Following antigen recognition, T cells polarize towards antigen presenting cells concentrating T cell receptors, adhesion molecules, signaling effectors and cytoskeleton components at the antigen presenting cell contact site. This cellular contact was named the immunological synapse, since it ensures the communication between the T cell and the antigen presenting cell.

We investigate the molecular mechanisms that generate immunological synapses and their role in T cell activation. We also study how lymphotropic retroviruses hijack the mechanisms that generate immunological synapses to modulate T cell responses and to spread more efficiently from cell to cell.
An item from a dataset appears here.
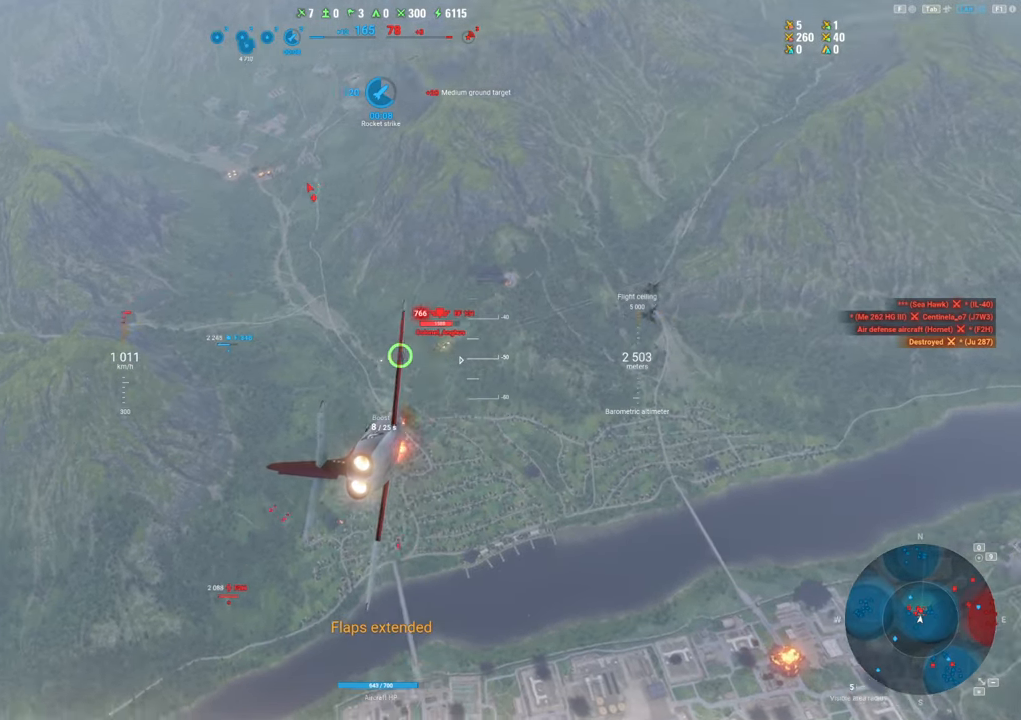
{"keys": ["ctrl"], "mouse": ["left"], "mouse_move": "left", "events": []}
Immunological synapse: role of the actin cytoskeleton

We have previously shown that ezrin, a protein that links the membrane with the actin cytoskeleton, is involved in the formation of the immunological synapse and in T cell activation (Roumier et al., Immunity, 2001). More recently, by specifically depleting ezrin from T cells, using siRNA approaches, we investigated how ezrin differentially regulates early and late T cell signaling events, providing evidence for an important role of ezrin in tuning up T cell activation.
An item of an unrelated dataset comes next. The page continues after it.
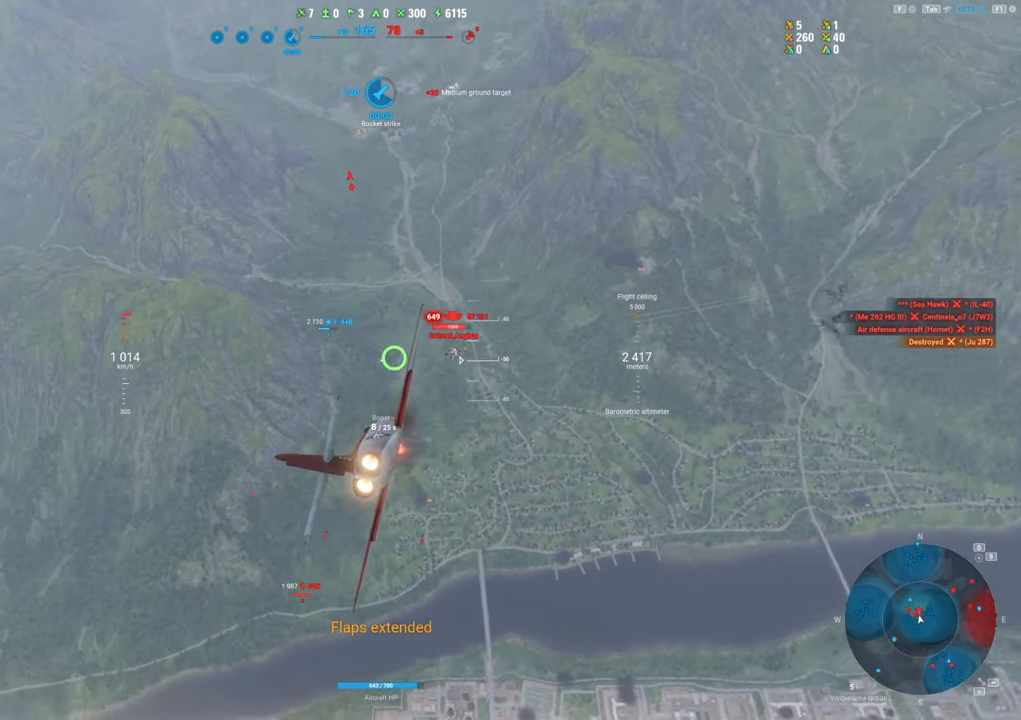
{"keys": ["ctrl"], "mouse": [], "mouse_move": "still", "events": [[283, "a", "down"], [333, "mouse_left", "up"], [483, "a", "up"]]}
Intracellular vesicle trafficking during the formation of the immunological synapse. Modulation by HIV-1

We have previously shown that intracellular endosomal trafficking is a key molecular transport mechanism to generate immunological synapses (Das et al, Immunity, 2004). We have recently shown that the human immunodeficiency virus (HIV-1) targets this transport process, by means of the viral protein Nef, and impedes the vesicular transport of T cell receptors and of the protein tyrosine kinase Lck, thus impairing the formation and function of immunological synapses (Thoulouze et al, Immunity, 2006). Our data unravel a novel mechanism by which HIV-1 modulates T lymphocyte activation, and underlines the importance of intracellular vesicular traffic in the generation of the immunological synapse.